Puma affirme qu'elle entretient des relations de longue durée avec ses « principaux fournisseurs » et qu'elle peut fournir de l'information sur la durée de ses relations avec ses partenaires stratégiques. Toutefois, elle ne peut pas retrouver l'information sur les fournisseurs secondaires ou sous licence.
Communiquer publiquement des rapports sur la sélection des fournisseurs; leur choix ou leur rejet.
Puma divulguera l'information sur son processus de sélection de ses fournisseurs dans son prochain rapport de viabilité. L'entreprise ne se prononce pas relativement à sa politique de délocalisation ou sa stratégie de gestion de ses impacts.

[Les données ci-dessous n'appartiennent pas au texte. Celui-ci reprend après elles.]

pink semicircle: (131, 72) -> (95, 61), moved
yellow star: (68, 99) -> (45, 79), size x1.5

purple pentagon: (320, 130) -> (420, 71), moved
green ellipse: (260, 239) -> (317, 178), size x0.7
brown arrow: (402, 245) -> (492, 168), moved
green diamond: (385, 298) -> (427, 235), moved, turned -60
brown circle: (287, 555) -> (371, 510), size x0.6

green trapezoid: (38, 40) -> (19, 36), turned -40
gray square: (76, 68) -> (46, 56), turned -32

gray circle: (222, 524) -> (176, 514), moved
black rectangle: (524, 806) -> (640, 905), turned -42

PUMA affirme ne travailler qu’avec des fournisseurs qui pourvoient une rémunération qui respecte les besoins essentiels et tous les avantages sociaux exigés par la loi, comme le stipule son Code de conduite.
Garantir que les prix suffisent à payer un salaire vital.
PUMA “ne se trouve pas en position de déterminer elle-même quel serait le niveau de salaire suffisant pour assurer un « salaire vital » dans plus de 50 pays fournisseurs »; et ne s’engagera pas à un examen des prix payés par une tierce partie aux fournisseurs.
Prendre des mesures pour améliorer les salaires des travailleurs et travailleuses.
Puma considère que le climat économique actuel ne constitue pas le meilleur moment pour faire campagne en faveur du salaire vital. L’entreprise se préoccupe également du fait que des questions antitrust limitent l’envergure de la collaboration qui pourrait exister dans ce domaine.
Réponses types
La marque soutient qu’elle met en application toutes les parties de cette proposition ou elle a accepté de le faire dans les délais proposés par Play Fair.
La marque met actuellement en application ou a accepté de mettre en application certaines parties essentielles de la proposition, mais a refusé de mettre en pratique, ou a omis, ou a soulevé des objections par rapport à une ou plusieurs parties importantes, ou la marque a accepté de mettre la proposition en pratique, mais en dehors des délais proposés par Play Fair.
La marque a refusé de mettre en application les parties essentielles de la proposition.
La marque n’a pas compris ou n’a pas réagi à la proposition, ou la marque examine la proposition, mais n’a pas encore pris une décision.